[Exercise text — start]
MacFarlane stated that he was offered a chance to make a Ted television series by Universal, following the success of the films, and agreed to do it so long as the CGI on Ted was not "nickel-and-dimed." He ultimately decided on a prequel as opposed to a continuation from where Ted 2 left off, citing the greater story potential and Wahlberg's busy schedule. MacFarlane also noted the appeal of doing a streaming show in which the main character is CGI, something he had not really seen before. The main cast members were each given a Ted teddy bear so they could practice the sight-line - looking down at nothing during filming.

Filming began in August 2022 at the Universal Studios Lot. The show was produced with ViewScreen, a new program developed at Fuzzy Door Productions that allowed special effects to be viewed in real-time while filming instead of waiting to add them in post. The series consists of seven episodes. In November, Seth MacFarlane confirmed that filming had wrapped.

In May 2024, the series was renewed for a second season. In August 2024, it was reported by Puck that the second season was nearly cancelled due to high production costs around $8 million per episode, with Universal opting to continue the franchise with an animated series in addition. In January 2025, MacFarlane confirmed that the filming for the second season had wrapped.

==Release==
Ted was first premiered on January 10, 2024, at the AMC Cinema at The Grove in Los Angeles. The seven-episode first season was released on January 11, 2024 on Peacock. Within the first three days after its premiere, the series became the most-watched original title on Peacock. The eight-episode second season premiered on March 5, 2026. As of April 23, 2026, the second season received over 1.2 billion watch minutes on Peacock since its release, making it the top-watched scripted comedy series among all streaming services in that timeframe.
[Exercise text — finish]
[Extracted information — start]
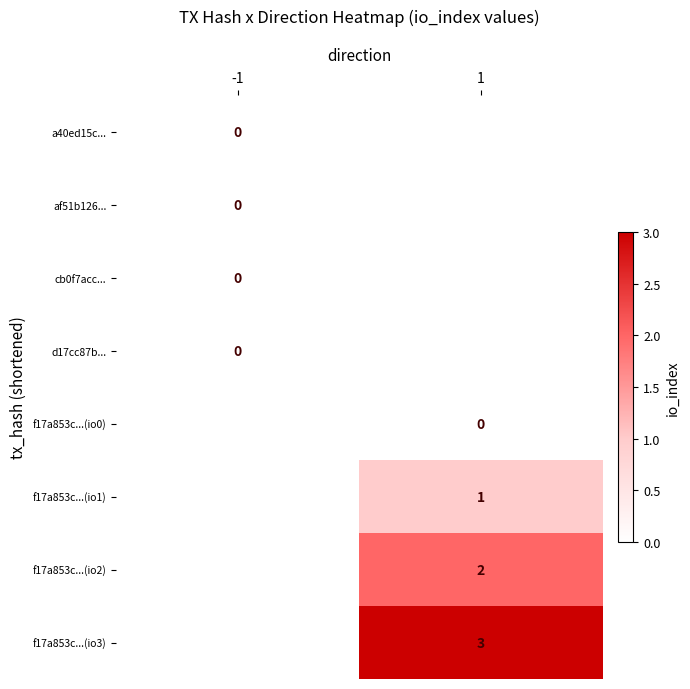

Is it true that f17a853c...(io2) equals 3 at 1?

False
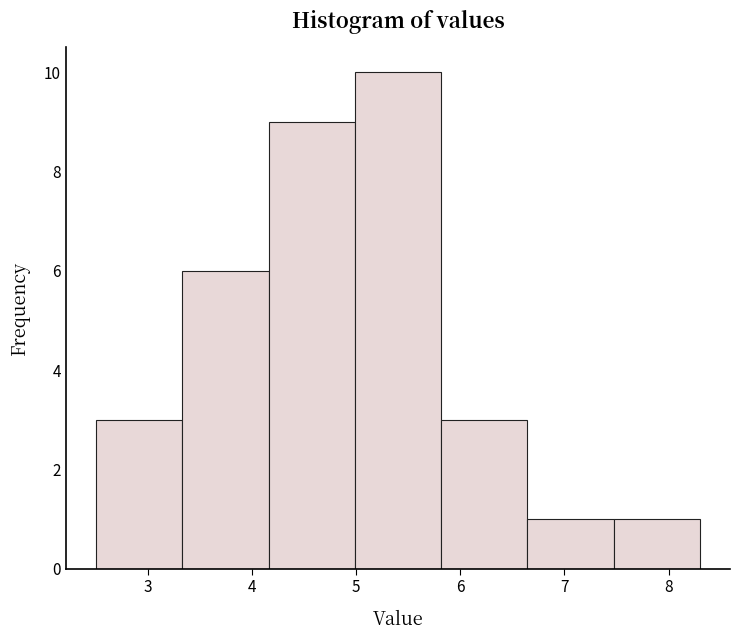

Which range on the x-axis has the tallest bar?

5.0 to 5.8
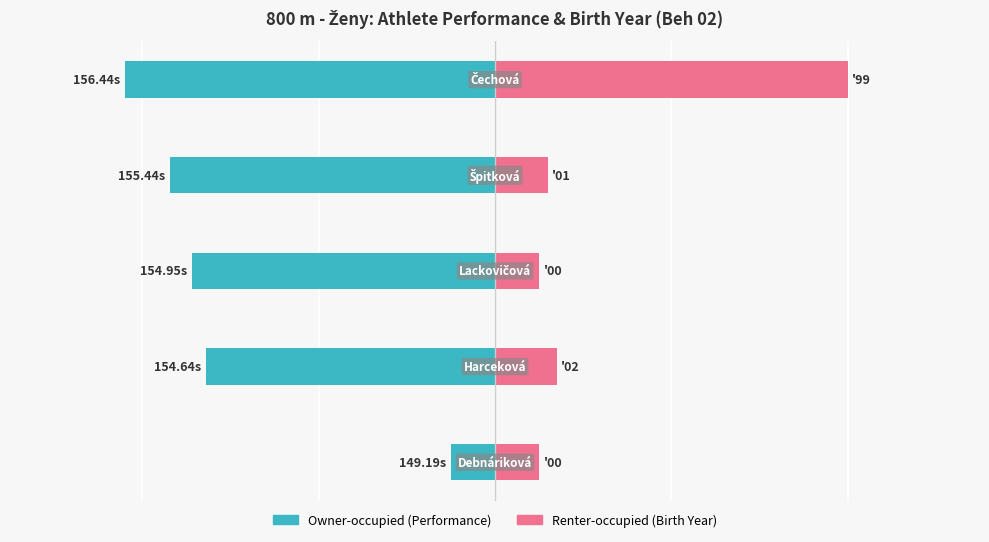

Does the chart contain any negative values?

Yes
[Extracted information — finish]
*What is needed*
Answer these from the Ted series text:
1. Where did filming begin in August 2022?
2. What production cost per episode did Puck report for the second season?
3. Where did the show first premiere on January 10, 2024?
The items have nothing to do with the text.

*The answer*
1. At the Universal Studios Lot.
2. Around $8 million per episode.
3. At the AMC Cinema at The Grove in Los Angeles.